Tuesday, January 23, 2018

Belonging Is an Inside Job


I recently attended a workshop with what I had hoped would be my tribe, women working the same program for food addiction. Throughout the day, though, I felt separate and very critical of the participants. By the time I left, I was bereft: if I don’t belong here, where do I belong?

I’ve left myself vulnerable to feeling excluded because I’ve thought belonging depended on someone else’s welcome, invitation, and desire to know me. I’ve come home from many a gathering where no one asked me a question, convinced I didn’t fit in, when I could have more generously interpreted their silence as shyness or a different set of rules for social interactions.

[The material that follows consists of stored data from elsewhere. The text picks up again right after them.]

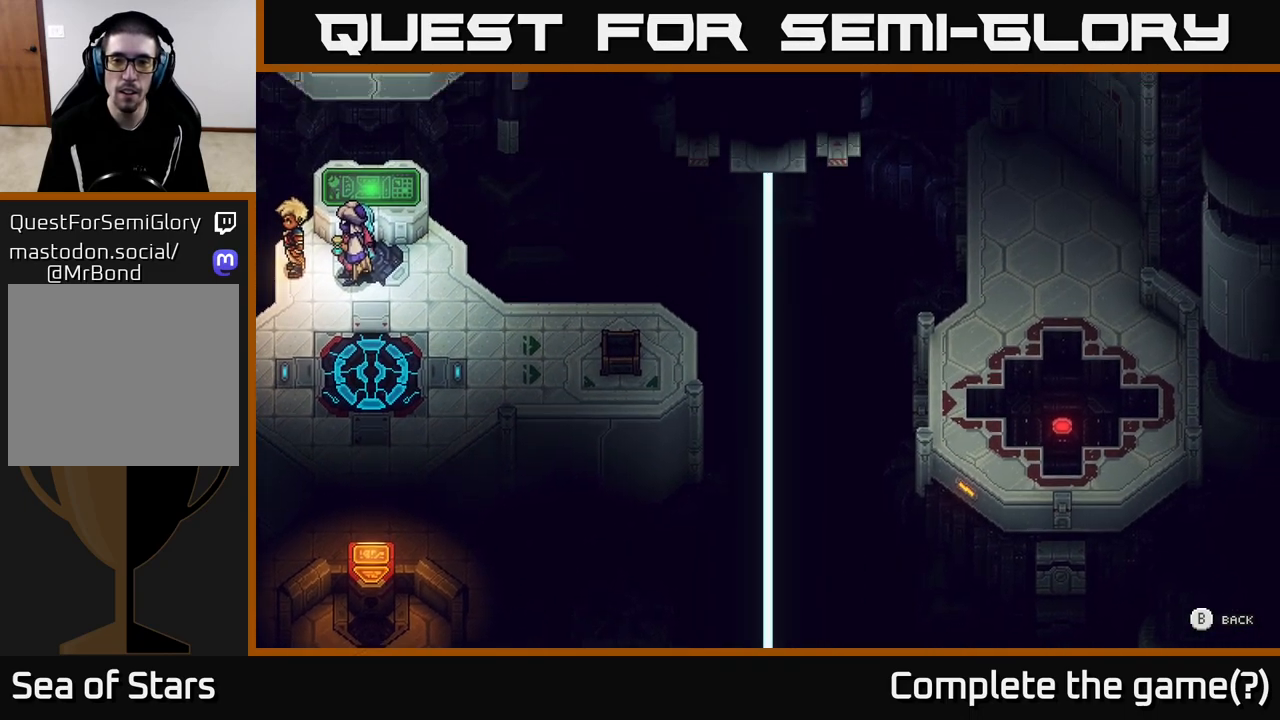
{"buttons": [], "left_stick": "up", "right_stick": "center", "events": []}
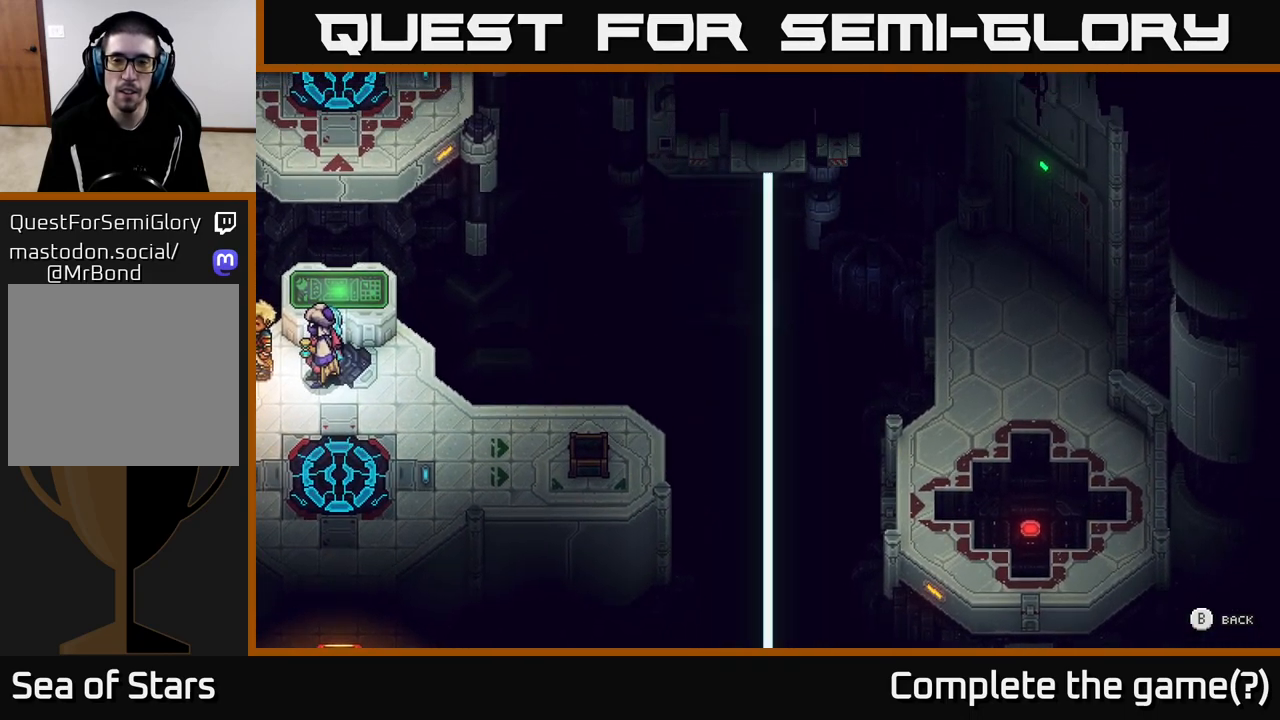
{"buttons": [], "left_stick": "up", "right_stick": "center", "events": []}
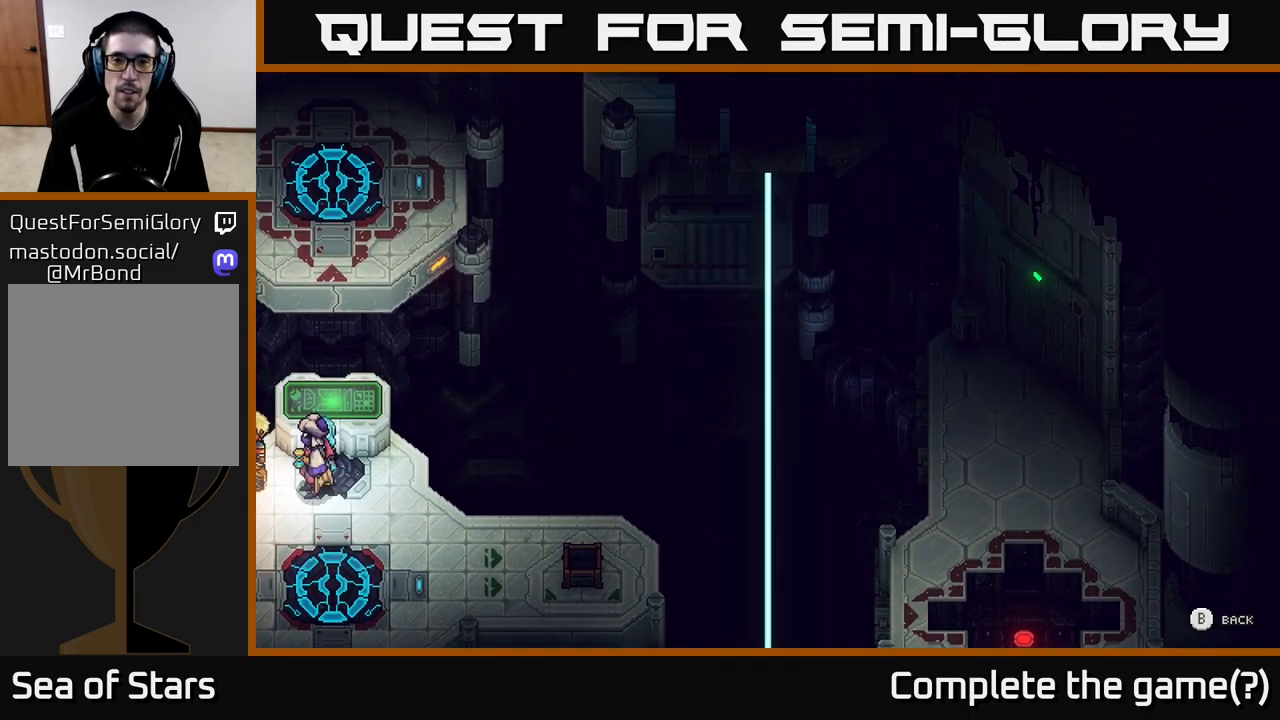
{"buttons": [], "left_stick": "up", "right_stick": "center", "events": []}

 I see now that I typically enter a social setting looking for evidence that I don’t belong, and of course whatever we seek we find. Even overt assurances that I am welcome are fleeting when I’m determined to find the ways that I’m better or worse. Mostly I’ve used quite superficial standards of appearance and weight to determine my ranking. I’ve bought the social lie that thin equals happy, so that particular gathering of women, who were mostly heavier yet clearly happier, jarred loose that old idea. To feel like I belong, I need to look for similarities, and when I’m aware of differences, to become curious rather than judgmental.

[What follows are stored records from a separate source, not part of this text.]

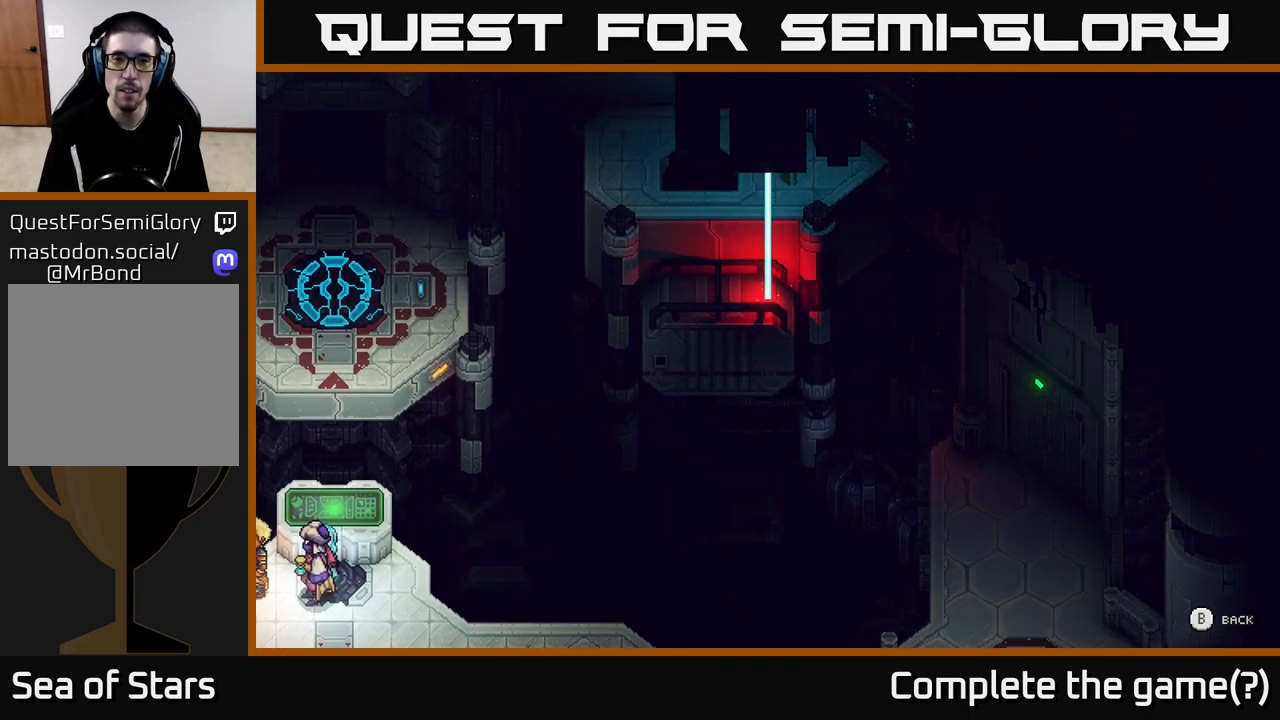
{"buttons": [], "left_stick": "up", "right_stick": "center", "events": []}
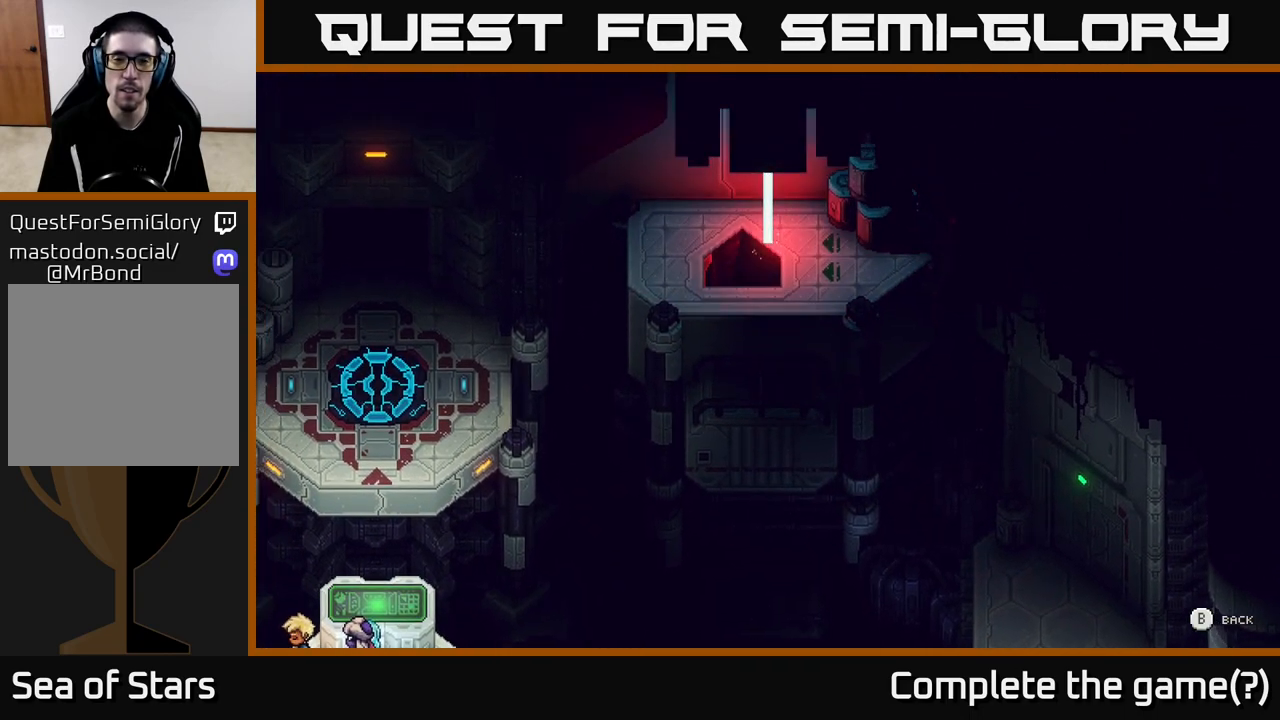
{"buttons": [], "left_stick": "center", "right_stick": "center", "events": [[167, "left_stick", "center"]]}
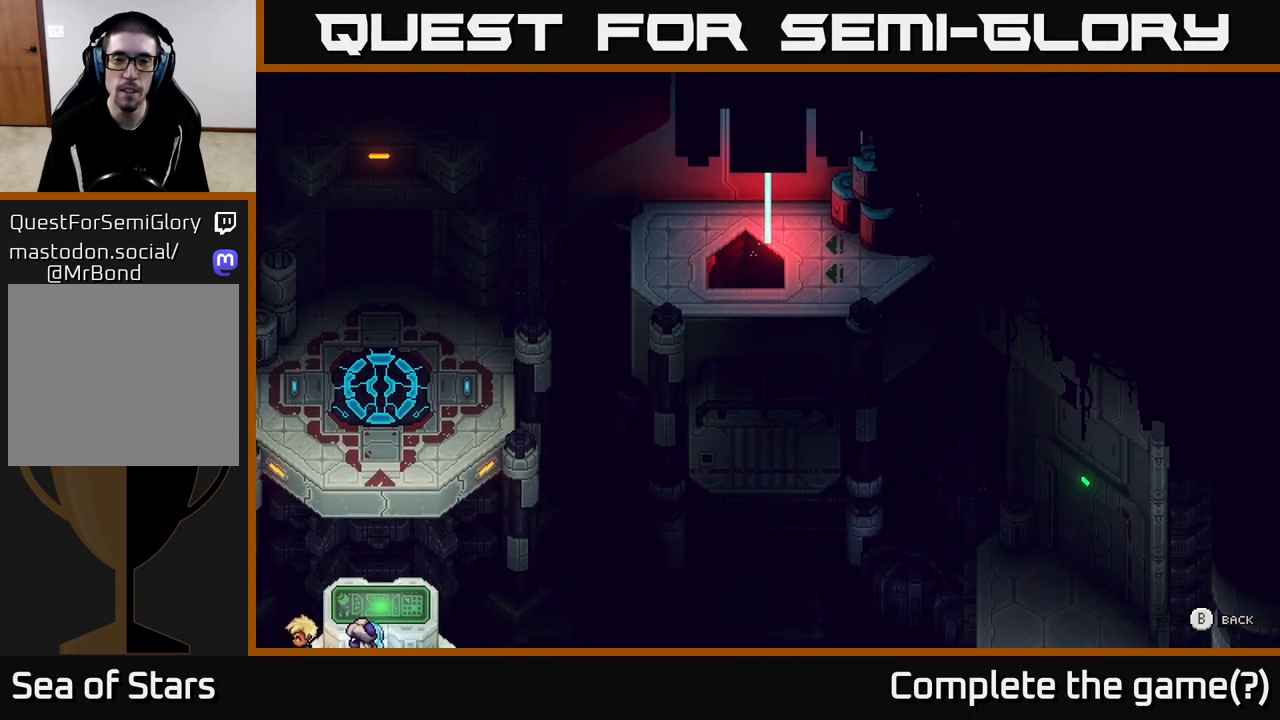
{"buttons": [], "left_stick": "left", "right_stick": "center", "events": [[450, "left_stick", "left"]]}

Instead of waiting to feel happy once I’ve achieved a certain goal (book publication, number on the scale, number of readers, etc.) I need to first belong to and with myself. This is tricky because my self-critical pathways are so strong, that I’m mostly in a state of feeling like a project in need of perfecting, which bleeds into every encounter I have. (For instance, I’m currently “working” on stopping caffeine and recreational shopping.) When I don’t belong anywhere, I know it’s time to up my meditation, which, for me, is the primary practice that soothes that critical faculty. When we meditate, barriers and boundaries the ego has created for protection diminish, soften, and go into the background as my inner being comes into the foreground.

Perhaps that’s why sitting down to meditate feels like coming home. The 12 Steps and 12 Traditions says, “Perhaps one of the greatest rewards of meditation and prayer is the sense of belonging that comes to us” (105). Sitting with the intention of being in conscious contact with a power greater than myself, with my inner being, and in connection with all souls striving to be loving and kind may not alone change a world that demonstrates indifference and cruelty each day.  But my desire to be connected to a larger goodness that is also within me is the soil from which helpful public actions grow.

When I even glimpse that I belong in the most cosmic sense of the word, I breathe easier, become clear-minded, and grow more tolerant. No longer am I awaiting a welcome from someone who may be struggling today. What would happen if I made a decision to belong, starting today with this human body, just as it is?